Content revision data:
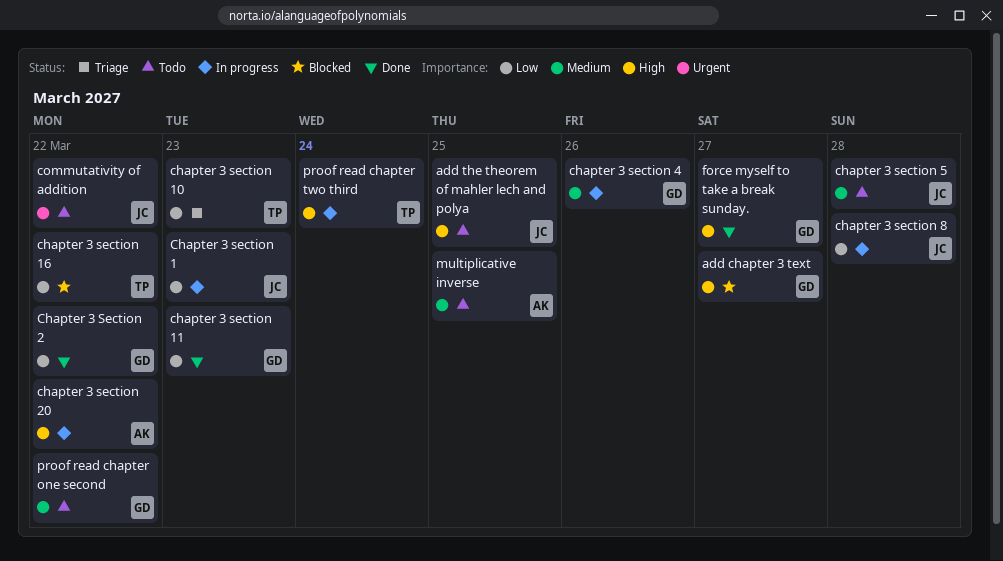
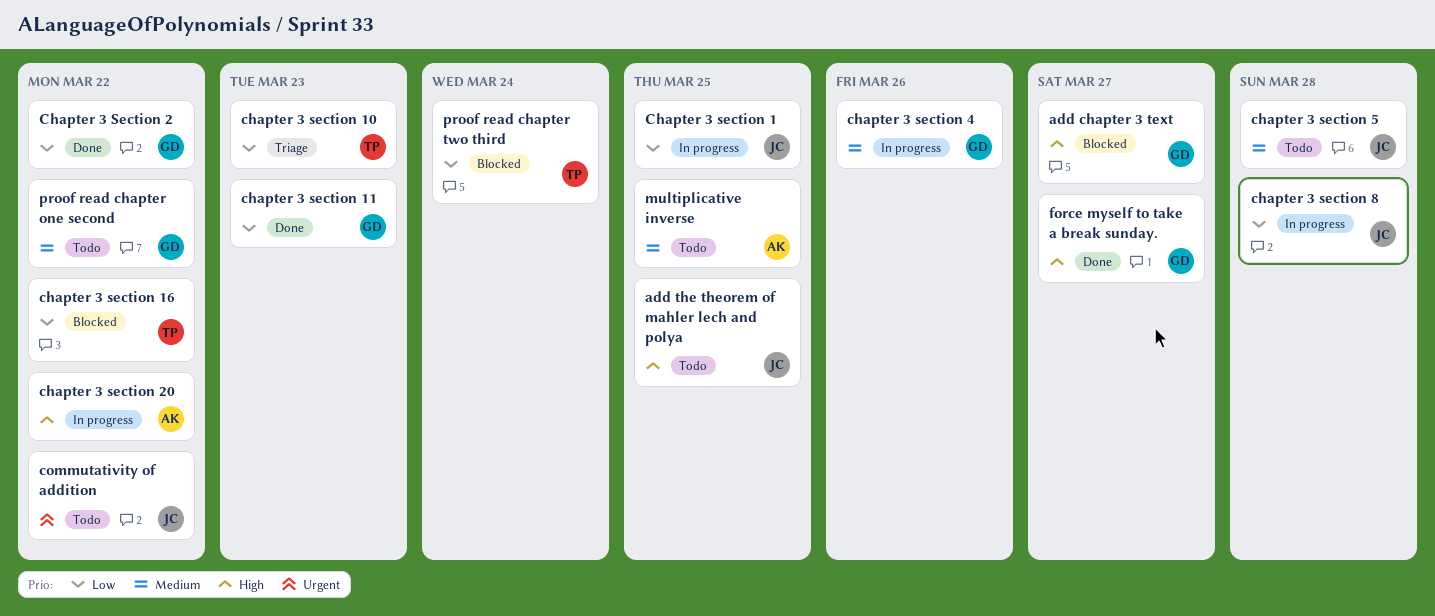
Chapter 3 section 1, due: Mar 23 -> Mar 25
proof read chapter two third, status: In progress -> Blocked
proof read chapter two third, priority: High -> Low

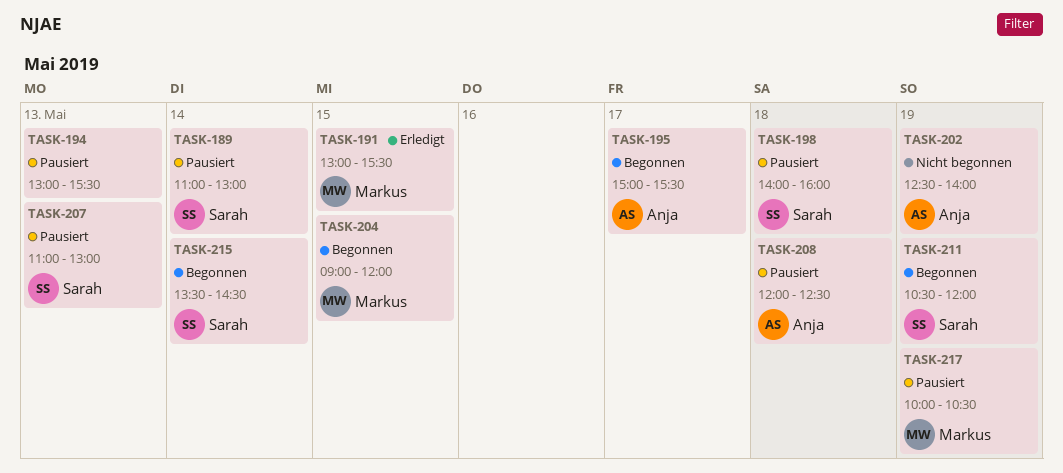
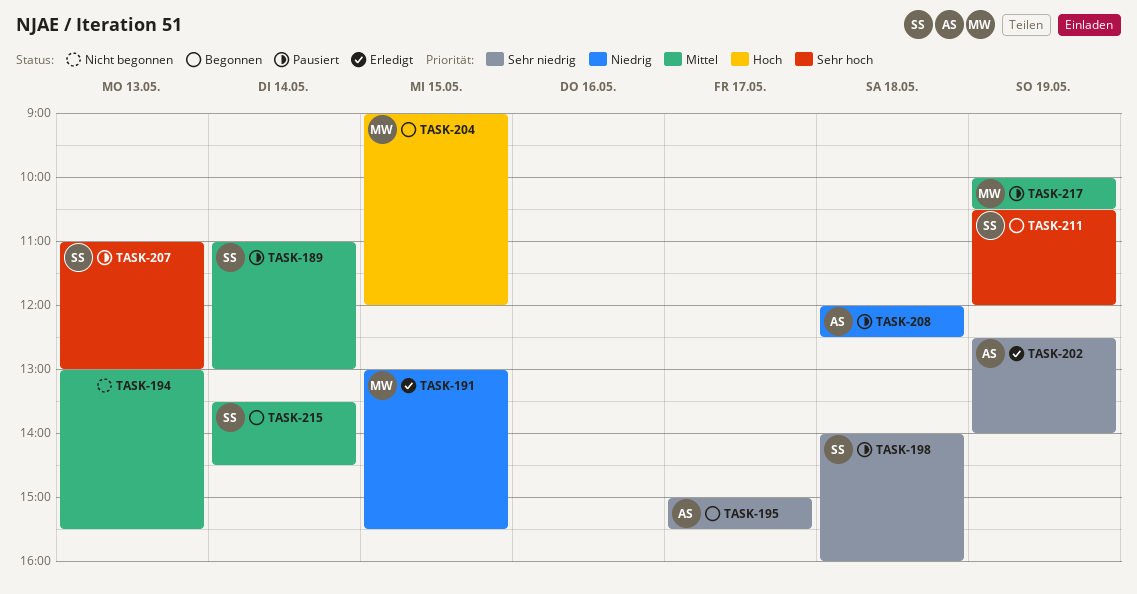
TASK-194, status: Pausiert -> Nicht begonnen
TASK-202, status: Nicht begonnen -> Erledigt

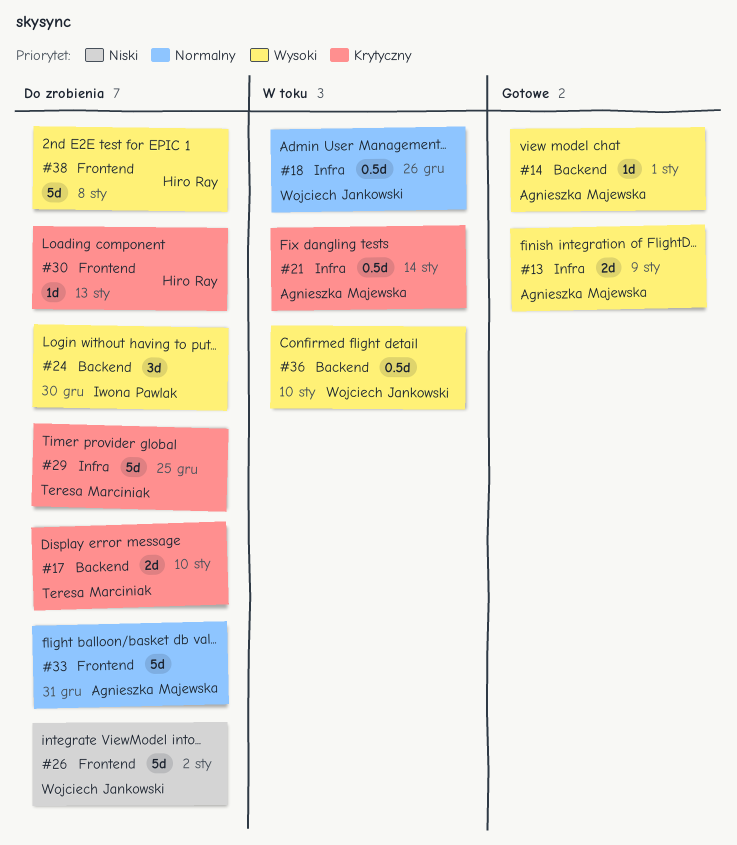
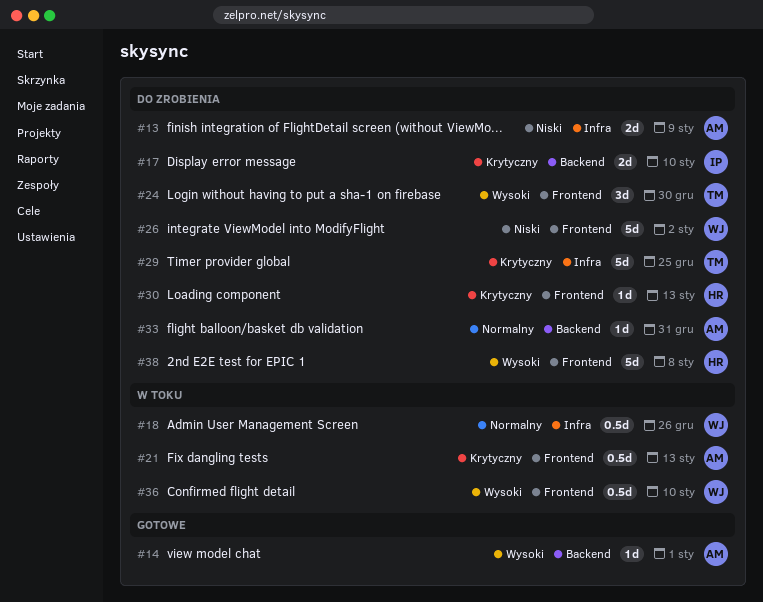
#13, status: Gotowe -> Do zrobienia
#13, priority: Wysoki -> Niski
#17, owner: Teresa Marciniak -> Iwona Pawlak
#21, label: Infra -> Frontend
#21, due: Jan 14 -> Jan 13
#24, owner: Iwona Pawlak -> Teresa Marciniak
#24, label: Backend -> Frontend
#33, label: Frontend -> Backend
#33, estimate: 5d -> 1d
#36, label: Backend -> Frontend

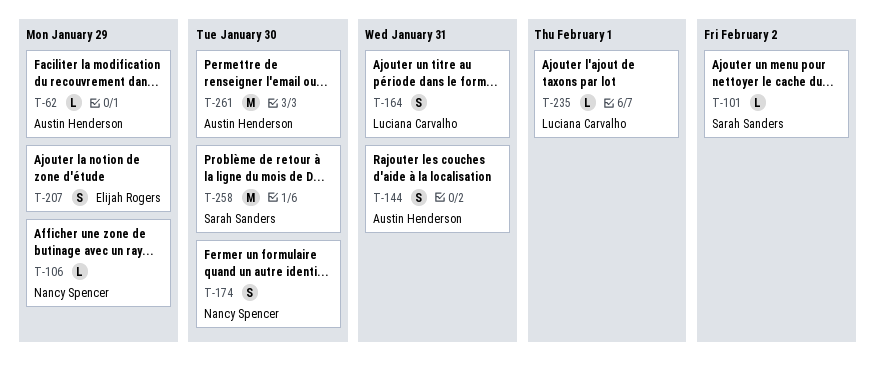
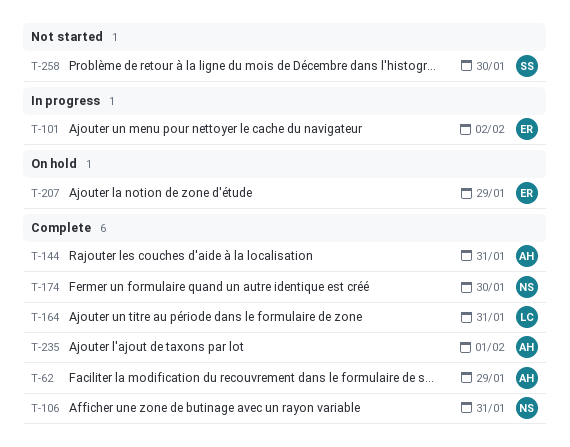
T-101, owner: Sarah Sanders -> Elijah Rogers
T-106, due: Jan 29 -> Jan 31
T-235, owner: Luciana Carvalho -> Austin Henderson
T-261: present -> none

* _TASK BRIEF_
Where in the entries does the word "label" occur? Copy out each line that has it.

* _ANSWER TO THE EXERCISE_
#21, label: Infra -> Frontend
#24, label: Backend -> Frontend
#33, label: Frontend -> Backend
#36, label: Backend -> Frontend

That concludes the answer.